Python版csv文件utf8转ansi小程序


为什么会有这个呢?因为 CSV 文件默认是 UTF-8 格式,但是在 excel 中打开的时候会显示乱码,虽然网上有很多教程教你如何通过 excel 的数据导入功能导入,但是稍显繁琐。实际上最方便的方式是用记事本打开 csv 文件然后另存为 ansi 格式即可,但是在有多个文件需要转换的时候就比较繁琐了。

这个小程序能进行批量转换,只需要将需要转换的csv文件或者文件夹拖入程序,点击开始转换即可。

csv_to_ansi.py源码:

# csv_to_ansi_gui_drag.py
import sys
import os
import traceback
from pathlib import Path
import tkinter as tk
from tkinter import filedialog, messagebox, ttk

# 需要安装 tkinterdnd2:pip install tkinterdnd2
from tkinterdnd2 import DND_FILES, TkinterDnD

DEFAULT_TARGET_ENCODING = "cp936"  # Windows 中文 ANSI

def find_csvs_in_path(p: Path, recursive=True):
    files = []
    if p.is_file():
        if p.suffix.lower() == ".csv":
            files.append(p)
    elif p.is_dir():
        if recursive:
            for fp in p.rglob("*.csv"):
                files.append(fp)
        else:
            for fp in p.glob("*.csv"):
                files.append(fp)
    return files

def convert_file(src_path: Path, target_encoding=DEFAULT_TARGET_ENCODING, overwrite=False):
    try:
        text = None
        for enc in ("utf-8-sig", "utf-8", "latin1"):
            try:
                with src_path.open("r", encoding=enc) as f:
                    text = f.read()
                read_enc = enc
                break
            except:
                continue
        if text is None:
            return False, f"无法读取文件:{src_path}", None

        if overwrite:
            out_path = src_path
        else:
            out_name = src_path.stem + "_ANSI" + src_path.suffix
            out_path = src_path.with_name(out_name)
            i = 1
            while out_path.exists():
                out_path = src_path.with_name(f"{src_path.stem}_ANSI({i}){src_path.suffix}")
                i += 1

        with out_path.open("w", encoding=target_encoding, errors="replace", newline="") as f:
            f.write(text)

        return True, f"转换成功 -> {out_path}", out_path
    except Exception as e:
        tb = traceback.format_exc()
        return False, f"转换出错:{e}\n{tb}", None

def process_paths(paths, target_encoding=DEFAULT_TARGET_ENCODING, recursive=True, overwrite=False, callback=None):
    results = []
    file_list = []
    for p in paths:
        ppath = Path(p)
        if ppath.is_dir():
            file_list.extend(find_csvs_in_path(ppath, recursive=recursive))
        elif ppath.is_file():
            if ppath.suffix.lower() == ".csv":
                file_list.append(ppath)

    seen = set()
    uniq = []
    for f in file_list:
        if str(f.resolve()) not in seen:
            seen.add(str(f.resolve()))
            uniq.append(f)

    for idx, f in enumerate(uniq, start=1):
        if callback:
            callback(f, idx, len(uniq))
        ok, msg, out = convert_file(f, target_encoding=target_encoding, overwrite=overwrite)
        results.append((f, ok, msg, out))

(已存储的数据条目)
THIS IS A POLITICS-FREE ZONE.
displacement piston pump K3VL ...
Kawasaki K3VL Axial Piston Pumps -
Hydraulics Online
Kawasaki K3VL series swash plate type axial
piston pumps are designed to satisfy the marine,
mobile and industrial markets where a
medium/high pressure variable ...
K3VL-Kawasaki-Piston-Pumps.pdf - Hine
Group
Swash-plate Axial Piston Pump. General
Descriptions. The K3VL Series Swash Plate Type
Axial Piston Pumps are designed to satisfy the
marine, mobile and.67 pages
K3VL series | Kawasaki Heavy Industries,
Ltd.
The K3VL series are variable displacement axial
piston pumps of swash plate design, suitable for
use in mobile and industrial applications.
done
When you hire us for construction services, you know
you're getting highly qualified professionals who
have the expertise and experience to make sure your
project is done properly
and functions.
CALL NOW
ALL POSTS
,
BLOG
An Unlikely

...

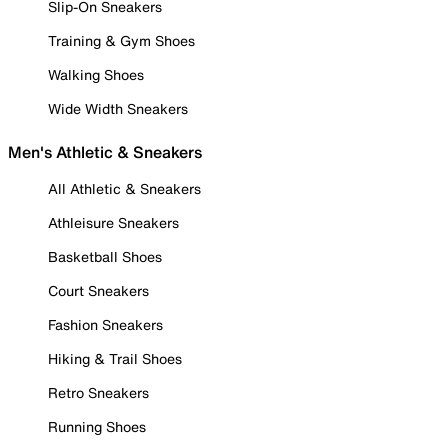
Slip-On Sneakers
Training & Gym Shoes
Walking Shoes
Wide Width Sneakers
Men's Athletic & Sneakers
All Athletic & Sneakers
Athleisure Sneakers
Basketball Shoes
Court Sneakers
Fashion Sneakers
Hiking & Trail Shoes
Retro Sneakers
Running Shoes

练习任务:
1. 源文档的程序中,默认目标编码 DEFAULT_TARGET_ENCODING 被设定为什么值?
2. 判断下列说法是否与源文档相符,并引用原文中起决定作用的字句作为依据:(a) 作者认为,用记事本打开 csv 文件再另存为 ansi 格式是最方便的方式;(b) 该程序只能转换单个 csv 文件,无法处理文件夹;(c) 不覆盖原文件时,输出文件名会在原文件名后加上"_ANSI"。
以上数据取自另一来源。

按序答案:
1. "cp936",即 Windows 中文 ANSI 编码。

2.
(a) 是。"实际上最方便的方式是用记事本打开 csv 文件然后另存为 ansi 格式即可"
(b) 否。"只需要将需要转换的csv文件或者文件夹拖入程序"
(c) 是。"out_name = src_path.stem + "_ANSI" + src_path.suffix"